HOW TO COMPLETE THIS TASK
Count the lines in the records below that contain the word "category" and give only that number.

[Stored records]
:::::

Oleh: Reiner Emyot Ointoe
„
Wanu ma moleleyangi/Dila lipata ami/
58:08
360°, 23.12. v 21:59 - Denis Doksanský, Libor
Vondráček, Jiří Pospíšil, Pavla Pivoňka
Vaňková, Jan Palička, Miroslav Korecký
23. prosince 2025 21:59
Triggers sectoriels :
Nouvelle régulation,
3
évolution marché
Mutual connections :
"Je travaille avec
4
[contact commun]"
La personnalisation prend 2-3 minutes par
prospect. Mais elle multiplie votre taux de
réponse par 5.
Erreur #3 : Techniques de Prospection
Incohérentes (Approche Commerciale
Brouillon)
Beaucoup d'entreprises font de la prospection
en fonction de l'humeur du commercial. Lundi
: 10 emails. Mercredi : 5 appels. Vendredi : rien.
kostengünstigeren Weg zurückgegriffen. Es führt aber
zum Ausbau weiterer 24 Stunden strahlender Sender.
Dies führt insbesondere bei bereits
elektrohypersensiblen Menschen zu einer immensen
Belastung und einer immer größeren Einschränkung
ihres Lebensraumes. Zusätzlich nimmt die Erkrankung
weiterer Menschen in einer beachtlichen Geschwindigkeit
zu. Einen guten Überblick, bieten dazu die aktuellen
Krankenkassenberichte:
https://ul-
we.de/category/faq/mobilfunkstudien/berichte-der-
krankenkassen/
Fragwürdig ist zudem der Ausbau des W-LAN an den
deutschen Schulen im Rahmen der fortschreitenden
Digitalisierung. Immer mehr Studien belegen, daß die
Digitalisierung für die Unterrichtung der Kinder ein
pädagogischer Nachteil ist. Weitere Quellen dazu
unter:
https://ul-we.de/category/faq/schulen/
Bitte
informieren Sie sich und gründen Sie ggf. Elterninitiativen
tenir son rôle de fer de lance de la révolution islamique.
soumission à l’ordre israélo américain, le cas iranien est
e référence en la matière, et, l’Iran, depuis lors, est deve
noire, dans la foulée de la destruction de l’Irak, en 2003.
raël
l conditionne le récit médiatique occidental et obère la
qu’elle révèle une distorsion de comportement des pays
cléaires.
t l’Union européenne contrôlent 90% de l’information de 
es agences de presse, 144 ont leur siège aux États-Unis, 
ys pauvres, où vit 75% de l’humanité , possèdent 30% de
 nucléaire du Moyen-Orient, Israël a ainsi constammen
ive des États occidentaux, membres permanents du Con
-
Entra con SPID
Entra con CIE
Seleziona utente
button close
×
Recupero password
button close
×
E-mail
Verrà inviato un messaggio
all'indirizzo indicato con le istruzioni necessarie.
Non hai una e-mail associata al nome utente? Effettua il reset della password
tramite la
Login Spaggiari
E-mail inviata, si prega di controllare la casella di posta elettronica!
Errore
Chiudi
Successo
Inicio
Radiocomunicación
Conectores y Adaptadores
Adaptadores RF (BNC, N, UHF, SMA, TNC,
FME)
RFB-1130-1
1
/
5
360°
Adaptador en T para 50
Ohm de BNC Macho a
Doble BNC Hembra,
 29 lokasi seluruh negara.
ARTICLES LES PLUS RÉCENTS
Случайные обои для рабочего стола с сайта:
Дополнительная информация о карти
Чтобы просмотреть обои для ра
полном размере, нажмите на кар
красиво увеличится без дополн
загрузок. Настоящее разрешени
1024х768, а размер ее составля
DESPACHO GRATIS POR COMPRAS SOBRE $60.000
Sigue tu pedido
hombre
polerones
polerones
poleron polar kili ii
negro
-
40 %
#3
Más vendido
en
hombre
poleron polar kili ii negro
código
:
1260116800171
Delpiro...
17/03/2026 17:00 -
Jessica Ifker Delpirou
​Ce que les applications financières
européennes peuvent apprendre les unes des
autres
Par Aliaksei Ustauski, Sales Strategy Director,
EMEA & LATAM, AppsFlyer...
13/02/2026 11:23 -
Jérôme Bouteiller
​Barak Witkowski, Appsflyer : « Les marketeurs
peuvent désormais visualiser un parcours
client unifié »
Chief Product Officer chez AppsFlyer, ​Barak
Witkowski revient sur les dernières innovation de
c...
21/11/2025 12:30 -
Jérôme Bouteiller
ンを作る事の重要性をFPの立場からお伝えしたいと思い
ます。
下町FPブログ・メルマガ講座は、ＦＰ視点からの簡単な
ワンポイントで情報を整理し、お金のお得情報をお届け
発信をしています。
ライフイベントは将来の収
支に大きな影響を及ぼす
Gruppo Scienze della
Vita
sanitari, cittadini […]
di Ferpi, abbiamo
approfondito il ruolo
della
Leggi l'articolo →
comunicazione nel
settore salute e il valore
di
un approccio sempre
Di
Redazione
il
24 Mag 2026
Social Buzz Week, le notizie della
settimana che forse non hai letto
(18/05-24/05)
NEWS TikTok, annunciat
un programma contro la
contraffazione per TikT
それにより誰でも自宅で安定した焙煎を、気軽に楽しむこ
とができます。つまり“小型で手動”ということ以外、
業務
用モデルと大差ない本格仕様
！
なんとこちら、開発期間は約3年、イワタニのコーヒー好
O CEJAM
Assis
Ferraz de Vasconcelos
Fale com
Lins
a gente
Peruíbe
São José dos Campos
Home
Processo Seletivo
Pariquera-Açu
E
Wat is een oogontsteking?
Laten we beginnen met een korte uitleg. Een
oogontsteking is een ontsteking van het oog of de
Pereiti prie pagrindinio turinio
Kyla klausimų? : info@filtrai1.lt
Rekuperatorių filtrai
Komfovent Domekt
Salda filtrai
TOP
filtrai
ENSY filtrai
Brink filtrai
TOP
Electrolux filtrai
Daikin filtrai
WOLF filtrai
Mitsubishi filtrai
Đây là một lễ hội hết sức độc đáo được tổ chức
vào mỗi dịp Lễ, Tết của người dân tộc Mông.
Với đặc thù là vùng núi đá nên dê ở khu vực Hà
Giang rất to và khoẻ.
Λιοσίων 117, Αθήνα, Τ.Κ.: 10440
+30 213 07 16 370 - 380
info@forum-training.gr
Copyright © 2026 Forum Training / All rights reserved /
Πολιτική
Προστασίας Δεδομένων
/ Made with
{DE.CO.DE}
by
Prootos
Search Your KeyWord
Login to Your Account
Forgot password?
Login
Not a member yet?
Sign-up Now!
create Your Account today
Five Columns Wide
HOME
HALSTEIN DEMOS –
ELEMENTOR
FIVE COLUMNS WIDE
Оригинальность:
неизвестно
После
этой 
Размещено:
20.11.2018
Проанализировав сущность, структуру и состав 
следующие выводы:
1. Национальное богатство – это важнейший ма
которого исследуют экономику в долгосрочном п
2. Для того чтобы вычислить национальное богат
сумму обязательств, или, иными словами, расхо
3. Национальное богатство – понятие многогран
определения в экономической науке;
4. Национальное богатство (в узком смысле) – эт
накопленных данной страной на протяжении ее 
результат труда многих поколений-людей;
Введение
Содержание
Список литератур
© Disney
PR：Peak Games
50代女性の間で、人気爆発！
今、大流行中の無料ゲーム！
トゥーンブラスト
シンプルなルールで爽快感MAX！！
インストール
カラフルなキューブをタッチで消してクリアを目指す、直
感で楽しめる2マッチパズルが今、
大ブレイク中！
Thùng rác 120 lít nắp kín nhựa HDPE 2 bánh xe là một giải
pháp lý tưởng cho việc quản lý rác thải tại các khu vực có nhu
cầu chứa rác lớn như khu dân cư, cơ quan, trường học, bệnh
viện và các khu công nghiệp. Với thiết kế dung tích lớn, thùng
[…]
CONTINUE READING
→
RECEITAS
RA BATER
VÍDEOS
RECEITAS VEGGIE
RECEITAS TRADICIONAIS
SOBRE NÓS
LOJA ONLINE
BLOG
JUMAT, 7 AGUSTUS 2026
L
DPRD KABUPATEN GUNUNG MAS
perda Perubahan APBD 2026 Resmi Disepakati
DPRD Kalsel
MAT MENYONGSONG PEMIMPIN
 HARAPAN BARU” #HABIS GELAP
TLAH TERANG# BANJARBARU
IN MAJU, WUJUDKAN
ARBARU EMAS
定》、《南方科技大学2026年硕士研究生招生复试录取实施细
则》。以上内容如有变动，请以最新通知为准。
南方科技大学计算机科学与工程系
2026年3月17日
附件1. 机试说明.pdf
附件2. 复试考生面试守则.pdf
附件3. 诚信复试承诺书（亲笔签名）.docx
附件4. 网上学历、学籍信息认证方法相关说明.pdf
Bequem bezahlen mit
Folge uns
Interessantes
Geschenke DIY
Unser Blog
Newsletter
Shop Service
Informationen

:::::

YOUR RESPONSE
2